AudioQueue screws up output after modification

I am currently working on an audio DSP App development. The project requires direct access and modification of audio data. Right now I can successfully access and modify the raw audio data using AudioQueue but encounters error during playback. The output audio after any modification turns out be noise.
In short, the code is something like this:
(Modified from Speakhere sample code.
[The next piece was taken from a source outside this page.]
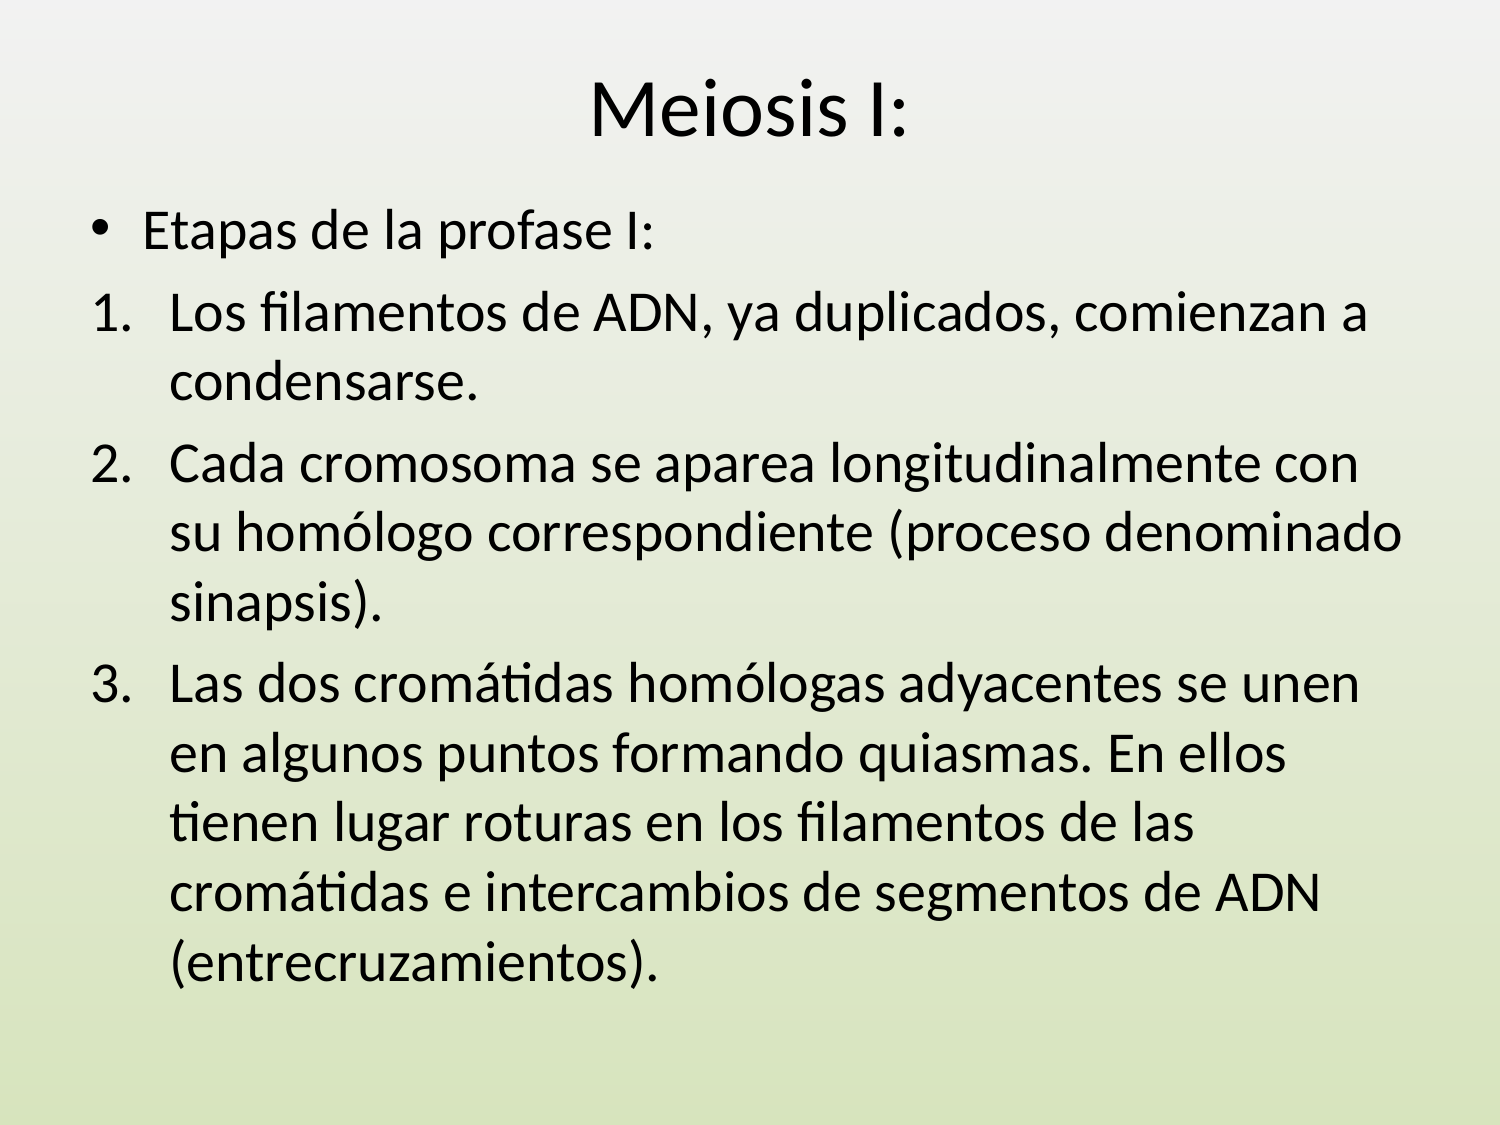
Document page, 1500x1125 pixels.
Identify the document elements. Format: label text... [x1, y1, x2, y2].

title Meiosis I: [75, 45, 1425, 161]
list Etapas de la profase I: Los filamentos de ADN, ya duplicados, comienzan a condensarse. Cada cromosoma se aparea longitudinalmente con su homólogo correspondiente (proceso denominado sinapsis). Las dos cromátidas homólogas adyacentes se unen en algunos puntos formando quiasmas. En ellos tienen lugar roturas en los filamentos de las cromátidas e intercambios de segmentos de ADN (entrecruzamientos). [75, 184, 1425, 1005]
The rest remains unchanged.)
void AQPlayer::AQBufferCallback(void * inUserData,
AudioQueueRef inAQ,
AudioQueueBufferRef inCompleteAQBuffer)
{
AQPlayer *THIS = (AQPlayer *)inUserData;
if (THIS->mIsDone) return;
UInt32 numBytes;
UInt32 nPackets = THIS->GetNumPacketsToRead();
OSStatus result = AudioFileReadPackets(THIS->GetAudioFileID(),
false,
&numBytes,
inCompleteAQBuffer->mPacketDescriptions,
THIS->GetCurrentPacket(),
&nPackets,
inCompleteAQBuffer->mAudioData);
if (result)
printf("AudioFileReadPackets failed: %d", (int)result);
if (nPackets > 0) {
inCompleteAQBuffer->mAudioDataByteSize = numBytes;
inCompleteAQBuffer->mPacketDescriptionCount = nPackets;
//My modification starts from here
//Modifying audio data
SInt16 *testBuffer = (SInt16*)inCompleteAQBuffer->mAudioData;
for (int i = 0; i < (inCompleteAQBuffer->mAudioDataByteSize)/sizeof(SInt16); i++)
{
//printf("before modification %d", (int)*testBuffer);
*testBuffer = (SInt16) *testBuffer/2; //Say some simple modification
//printf("after modification %d", (int)*testBuffer);
testBuffer++;
}
AudioQueueEnqueueBuffer(inAQ, inCompleteAQBuffer, 0, NULL);
}
During debugging, the data in buffer is displayed as expected, but the actual output is nothing but noise.
Here are some other strange behaviors of the code that makes both the whole team crazy:
If there is no change to the data (add/sub by 0, multiply by 1) or the whole buffer is assigned to a constant (say 0, then the audio will be muted), the playback behaves normally (Of course!) But if I perform anything more than it, it still turns out to be noise.
In the case I hardcode a single tone as test audio, the output noise spreads into another channel also.
So where is the bug in this code? Or if I am on the wrong track, what is the correct approach to modify the audio data and perform playback CORRECTLY? Any insight will be sincerely appreciated.
Thank you very much :-)
Cheers,
Manca
are you SURE the sample format is SInt16? And how many channels are there? You seem to treat the audio as a single channel short stream, but suppose the format is actually dual channel Float32 or so, and you do the modifications there, than the effect would be exactly as you describe, including the noise on other channels.